In a recent groundbreaking study conducted by a research team at Tokyo University of Agriculture and Technology, it has been discovered that long double-stranded RNAs (dsRNAs) efficiently induce RNA interference (RNAi) in plant cells, a finding that holds significant potential for agricultural biotechnology and crop improvement. Published in the esteemed journal Scientific Reports on May 6, 2019, and identifiable via the Digital Object Identifier (DOI) 10.1038/s41598-019-43443-9, this research has revolutionized our understanding of RNAi and its implications for plant biology and disease resistance.
The research was spearheaded by Sayaka S. Kakiyama, Midori M. Tabara, Yuki Y. Nishibori, Hiromitsu H. Moriyama, and Toshiyuki T. Fukuhara from the Department of Applied Biological Sciences at the Tokyo University of Agriculture and Technology.

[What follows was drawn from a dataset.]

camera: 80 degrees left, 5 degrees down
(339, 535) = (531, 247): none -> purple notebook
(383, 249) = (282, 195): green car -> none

With funding from non-U.S. governmental sources, the group set out to explore the mechanics of RNAi, a biological process in which RNA molecules inhibit gene expression or translation, effectively silencing targeted genes.

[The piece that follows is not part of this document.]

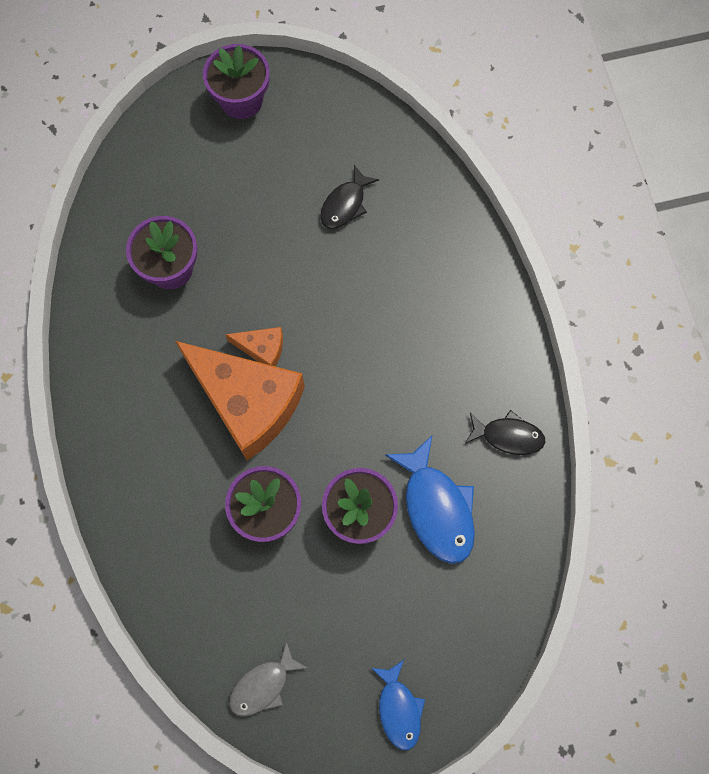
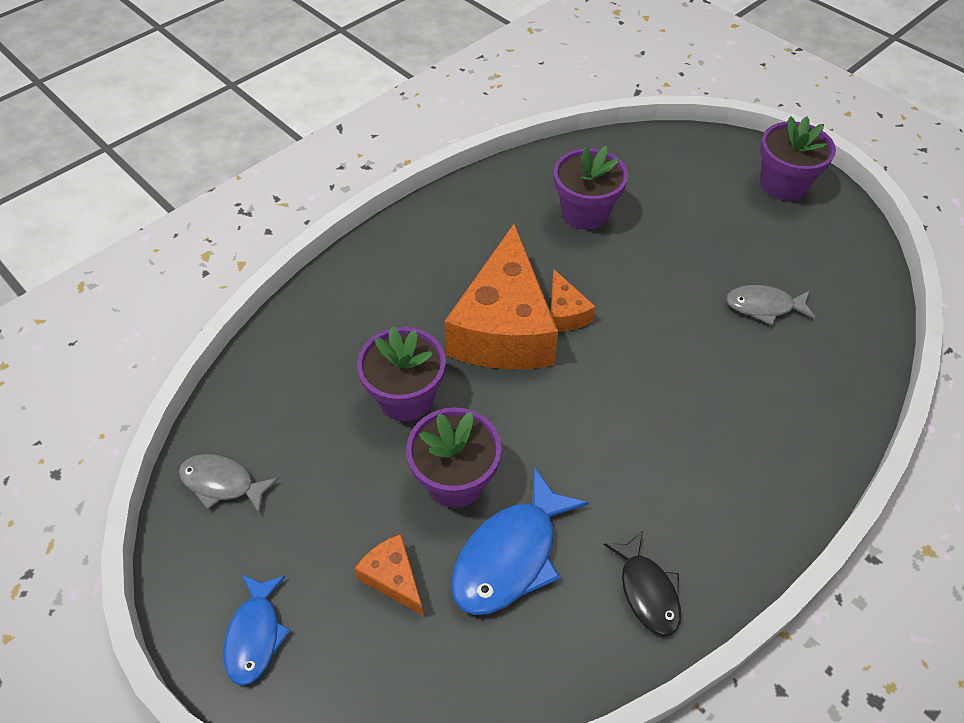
camera: 60 degrees right, 20 degrees down
(345, 204) = (764, 306): black fish -> grey fish
(398, 709) = (255, 635): blue fish -> blue fish turned 45 degrees counterclockwise
(409, 595) = (393, 578): none -> orange cheese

RNA interference has been a subject of intense research ever since its first discovery in the petunia plants (Napoli et al., 1990, doi: 10.1105/tpc.2.4.279) and subsequently in the animal model organism Caenorhabditis elegans by Fire et al. (Nature, 1998, doi: 10.1038/35888). Moreover, the work of Bernstein et al. (Nature, 2001, doi: 10.1038/35053110) and the collective understanding of the RNAi mechanism have been instrumental in developing gene-silencing technologies that are used both in basic research and potential therapies.

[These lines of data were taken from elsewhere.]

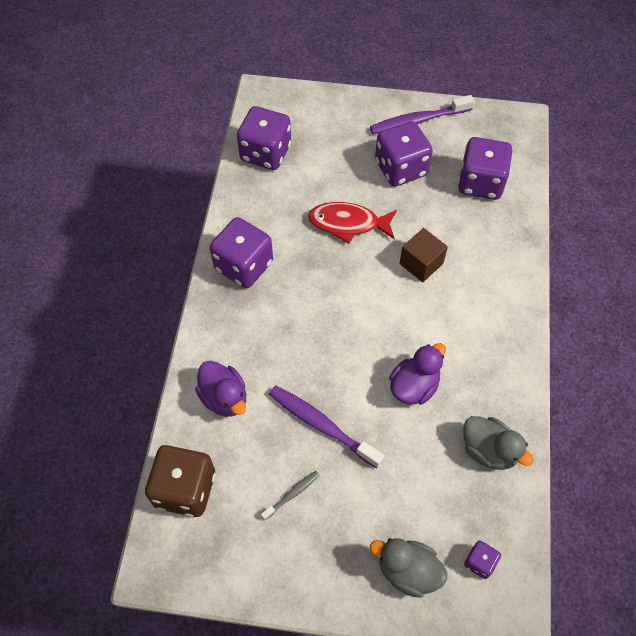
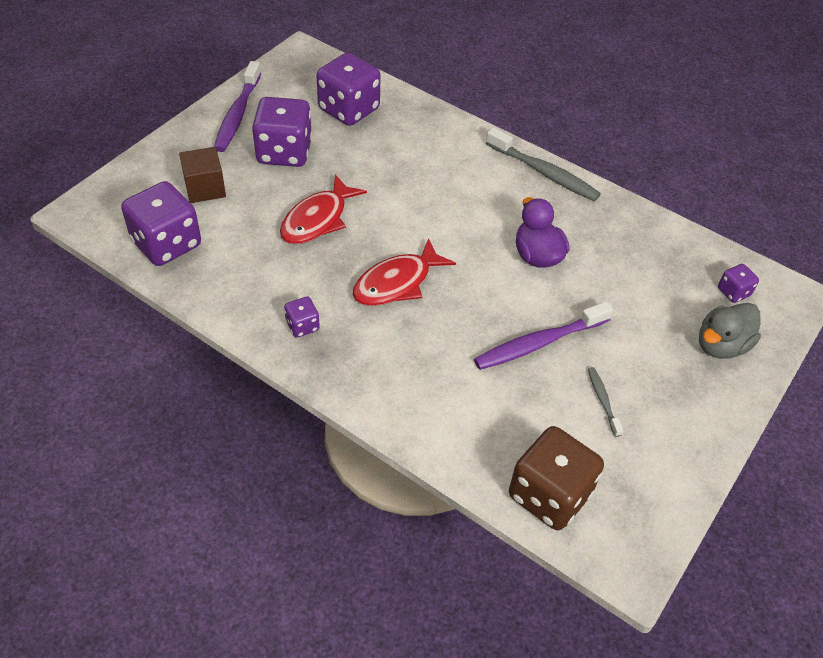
camera: 65 degrees left, 10 degrees down
(224, 398) = (458, 412): purple duck -> none
(244, 266) = (302, 326): purple dice -> purple dice, size x0.47
(320, 303) = (397, 283): none -> red fish
(421, 263) = (407, 189): brown cube -> brown cube (205, 188)
(489, 450) = (630, 236): grey duck -> none
(516, 351) = (544, 173): none -> grey toothbrush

The Japanese team’s research now adds a new chapter to this story, comparing the efficacy of various sizes of dsRNAs from 21 to 139 nucleotides (nt) in inducing RNAi via the direct transfer of these dsRNAs into protoplasts prepared from Arabidopsis thaliana seedlings. A protoplast is a plant cell with its cell wall removed, allowing the entry of foreign molecules such as dsRNAs.
The experimental findings revealed that Dicer-like 4 (DCL4), a key enzyme in the process, preferentially cleaves long dsRNAs in the protoplasts. Previous biochemical data supported this preference, suggesting that DCL4 plays a crucial role in the RNAi mechanism. The study showed that when long dsRNAs of approximately 130 nt were introduced directly into protoplasts, they induced RNAi far more effectively — by approximately 60 to 400-fold — than shorter 37-nt dsRNAs.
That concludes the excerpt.